Darryl Jones (born December 11, 1961) is an American bass guitarist.  He has been recording and touring with the Rolling Stones since 1993. He has also played in bands with Miles Davis and Sting, among others.

Career
Darryl Jones was born on December 11 1961 in Chicago, Illinois, on the city's south side. His father was a drummer and his mother frequently listened to soul music on the radio.

When Jones was seven, his father taught him how to play the drums and xylophone. When he was nine, he saw his neighbour Angus Thomas playing bass in a school talent show, which inspired him to switch to bass. He began studying under Thomas, Within a year, he performed with his brother at the next school talent show.
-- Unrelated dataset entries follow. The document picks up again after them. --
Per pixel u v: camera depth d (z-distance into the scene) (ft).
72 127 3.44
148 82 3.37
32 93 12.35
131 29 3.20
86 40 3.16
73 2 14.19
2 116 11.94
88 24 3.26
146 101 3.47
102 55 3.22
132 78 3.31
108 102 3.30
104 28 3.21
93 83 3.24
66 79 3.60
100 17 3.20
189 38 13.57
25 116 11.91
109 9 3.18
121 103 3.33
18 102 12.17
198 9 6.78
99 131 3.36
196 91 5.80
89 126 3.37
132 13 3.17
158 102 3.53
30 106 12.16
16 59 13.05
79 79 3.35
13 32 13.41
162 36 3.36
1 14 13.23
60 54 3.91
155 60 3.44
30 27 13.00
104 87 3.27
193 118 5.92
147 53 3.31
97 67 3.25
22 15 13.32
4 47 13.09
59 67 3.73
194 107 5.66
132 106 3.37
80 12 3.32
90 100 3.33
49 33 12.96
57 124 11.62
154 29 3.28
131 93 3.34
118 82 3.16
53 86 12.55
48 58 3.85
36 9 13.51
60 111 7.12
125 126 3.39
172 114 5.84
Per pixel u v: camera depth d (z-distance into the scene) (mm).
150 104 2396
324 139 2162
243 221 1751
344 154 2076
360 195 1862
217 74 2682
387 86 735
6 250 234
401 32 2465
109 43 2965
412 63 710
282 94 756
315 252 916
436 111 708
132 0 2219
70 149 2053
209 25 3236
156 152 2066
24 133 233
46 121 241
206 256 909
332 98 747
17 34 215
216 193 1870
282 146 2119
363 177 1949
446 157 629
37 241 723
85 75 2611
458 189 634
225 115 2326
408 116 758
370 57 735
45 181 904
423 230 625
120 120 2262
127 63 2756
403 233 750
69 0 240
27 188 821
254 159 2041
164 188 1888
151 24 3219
His mother would drive him to gigs. After completing the music course at Chicago Vocational High School at 17, Jones started playing on Chicago music scene, playing alongside Vincent Wilburn Jr., Matthew Rose, and Perry Wilson. He attended Southern Illinois University Carbondale.

In 1985, he became a member of Sting's first solo band with Branford Marsalis, Kenny Kirkland, and Omar Hakim. With Sting he recorded the albums Dream of the Blue Turtles and Bring On the Night, and featured in the documentary of the band's formation and touring, also titled Bring On the Night.

In 1993, Jones auditioned to join the Rolling Stones after bassist Bill Wyman retired. He succeeded, touring with them in 1994. Jones has toured and recorded with the band since then.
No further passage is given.